Monday, March 18, 2013

Freedom and sticking with our choices

Philosophers generally accept that being free is a matter of having alternative choices. However, Harry G. Frankfurt showed that I can be free even when I had no choice, because the alternative chosen appeared to be my only possible choice (see my blogs dated Feb. 23, 2012, and Sep 3, 2012). Nevertheless, often real choices exist. Then I am free, anyway. Okay, I have yet to execute my decision, but after having done so, I can say that I have performed a free action. But is having alternatives enough for being free? For as Richard Holton says: “[I]t is not making the choice that is difficult, it is sticking with it”. Can I say that I am free if I can choose from alternatives and if I have begun executing my choice, but don’t bring the action to an end, although it was under my control to accomplish it?
Let’s say that I take the New Year’s resolution to lose ten kilos in the year to come so that I’ll get my ideal weight. I begin to eat healthier food and to eat more moderately; I don’t take crisps and the like any longer on parties; and so on. In short, I do everything I need do in order to lose weight and at the end of the year I have achieved my aim.
On the same New Year’s Day my friend John calls me and says that he has also decided to lose ten kilos. I tell him that I had taken the same decision and I propose to support each other, which he accepts.
Ten days later John and I are at a reception, and I see John eating chocolate and crisps, while I don’t. So, I ask him: “Have you changed your plan to lose weight?” “No”, John says, “but these Belgian bonbons are delicious and a few crisps don’t care. I know what I do and I’ll certainly reach my aim”. And so it goes on. John keeps eating too much and too fat, although he is absolutely aware of what he is doing and although he perfectly knows that he has to behave otherwise. Each time he slips up. Although he said then first to himself “Shall I take it, or shall I not?”, most times he cannot resist the temptation, despite my warnings, if I am there. John is fully aware that he behaves contrary to his New Year’s resolution and that each time he can decide otherwise and that it is up to him to stop eating too much. Sometimes he really refuses the sweets and fat food he likes so much. But after a few months, his scales show that he hasn’t lost even one gram and John decides to give up and to take up the plan next year again.

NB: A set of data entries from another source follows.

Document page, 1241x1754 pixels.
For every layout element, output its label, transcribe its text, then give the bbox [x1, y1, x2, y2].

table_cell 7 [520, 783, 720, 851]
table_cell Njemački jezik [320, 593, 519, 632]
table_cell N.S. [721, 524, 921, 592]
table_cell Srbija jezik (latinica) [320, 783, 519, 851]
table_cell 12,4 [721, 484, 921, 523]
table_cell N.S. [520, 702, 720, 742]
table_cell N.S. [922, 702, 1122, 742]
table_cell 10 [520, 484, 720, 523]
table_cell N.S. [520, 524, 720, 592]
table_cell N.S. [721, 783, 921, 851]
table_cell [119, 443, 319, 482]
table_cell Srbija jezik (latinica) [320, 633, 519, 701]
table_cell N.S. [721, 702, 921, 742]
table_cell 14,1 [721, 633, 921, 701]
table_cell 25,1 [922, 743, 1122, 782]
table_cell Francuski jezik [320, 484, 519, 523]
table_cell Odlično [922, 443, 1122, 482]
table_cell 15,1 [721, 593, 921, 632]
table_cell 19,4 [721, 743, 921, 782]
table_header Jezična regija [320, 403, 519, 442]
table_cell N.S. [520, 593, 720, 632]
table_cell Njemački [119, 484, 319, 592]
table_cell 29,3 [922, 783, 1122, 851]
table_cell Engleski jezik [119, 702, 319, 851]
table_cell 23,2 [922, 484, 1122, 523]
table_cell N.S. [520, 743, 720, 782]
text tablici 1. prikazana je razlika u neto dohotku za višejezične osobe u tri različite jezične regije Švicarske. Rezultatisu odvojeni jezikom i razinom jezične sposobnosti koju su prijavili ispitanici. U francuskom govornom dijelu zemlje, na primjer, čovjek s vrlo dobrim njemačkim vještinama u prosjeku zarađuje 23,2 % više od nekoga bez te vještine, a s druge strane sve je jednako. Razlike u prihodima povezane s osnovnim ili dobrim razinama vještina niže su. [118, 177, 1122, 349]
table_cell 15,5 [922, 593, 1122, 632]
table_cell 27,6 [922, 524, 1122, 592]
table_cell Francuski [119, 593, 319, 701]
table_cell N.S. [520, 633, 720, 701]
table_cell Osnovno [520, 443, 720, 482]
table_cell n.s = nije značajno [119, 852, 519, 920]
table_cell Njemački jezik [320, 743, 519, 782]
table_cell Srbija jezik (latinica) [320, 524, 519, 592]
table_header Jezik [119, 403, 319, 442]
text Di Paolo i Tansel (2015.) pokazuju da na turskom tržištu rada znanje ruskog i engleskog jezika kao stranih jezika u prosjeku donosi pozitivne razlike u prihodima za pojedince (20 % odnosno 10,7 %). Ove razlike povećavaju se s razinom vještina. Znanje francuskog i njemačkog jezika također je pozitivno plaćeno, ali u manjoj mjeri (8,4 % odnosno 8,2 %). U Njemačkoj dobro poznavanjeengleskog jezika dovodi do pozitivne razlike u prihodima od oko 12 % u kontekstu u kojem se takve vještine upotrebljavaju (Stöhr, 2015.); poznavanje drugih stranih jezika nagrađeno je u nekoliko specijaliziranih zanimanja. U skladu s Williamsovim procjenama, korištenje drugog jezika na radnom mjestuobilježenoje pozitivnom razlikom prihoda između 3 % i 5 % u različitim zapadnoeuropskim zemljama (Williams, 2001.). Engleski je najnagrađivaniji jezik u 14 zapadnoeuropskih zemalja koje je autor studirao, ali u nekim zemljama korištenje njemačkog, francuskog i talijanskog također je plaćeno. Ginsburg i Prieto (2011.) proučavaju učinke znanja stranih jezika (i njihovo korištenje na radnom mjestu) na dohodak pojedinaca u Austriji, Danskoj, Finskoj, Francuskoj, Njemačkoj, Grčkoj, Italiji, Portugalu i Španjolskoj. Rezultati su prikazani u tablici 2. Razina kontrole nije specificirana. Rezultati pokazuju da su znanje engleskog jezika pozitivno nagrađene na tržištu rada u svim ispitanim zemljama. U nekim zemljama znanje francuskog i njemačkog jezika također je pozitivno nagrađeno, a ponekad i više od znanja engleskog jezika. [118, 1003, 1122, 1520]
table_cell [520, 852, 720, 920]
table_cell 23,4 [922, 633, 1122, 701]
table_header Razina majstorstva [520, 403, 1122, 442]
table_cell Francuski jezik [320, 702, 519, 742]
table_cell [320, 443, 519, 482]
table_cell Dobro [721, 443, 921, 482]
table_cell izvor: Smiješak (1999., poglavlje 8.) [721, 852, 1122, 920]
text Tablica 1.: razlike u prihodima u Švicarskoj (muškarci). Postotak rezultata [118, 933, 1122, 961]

Now I want to ask: Was I free and was John free? Is it enough to say that we are free if we can and do choose from alternatives, although we don’t carry out the decision? Is freedom simply a matter of just deciding, separate from the action that performs the decision? As we see in my cases: It is one thing to take freely a decision and another thing to carry it out. But can we say that I am free, if I am free to choose from alternatives, although my choice has no practical consequences? Decisions are often taken on psychological grounds, but the same is true when we are faced with the task to carry it out. It seems that this applies to the case of John. We can say that John decided and acted freely each time he took chocolate or crisps or ate too fat food. Nevertheless, we tend to say that some psychological mechanisms that fit his personality type made that again and again he took decisions that blocked his New Year’s resolution. But is John so different from me that we can say that these psychological mechanisms made that he wasn’t free and that he was a slave of his psychology, while I am free, because I achieve my aim? Isn’t it so that fulfilling a decision also requires certain psychological characteristics, anyhow?

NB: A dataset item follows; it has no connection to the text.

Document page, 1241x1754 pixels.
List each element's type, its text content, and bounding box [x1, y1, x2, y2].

I’ll not give an answer or a solution here. However, what my cases seem to suggest is this:
It needs more than simply having the choice from alternatives for being free. Freedom is not only a matter of having alternatives but it is also in some way related to the execution of the choice. For calling someone free we need a kind of time perspective, a thing that clearly fails in the traditional analytic view on it.
Richard Holton, Willing, Wanting, Waiting, Oxford: Clarendon Press, 2009; pp. 177-8.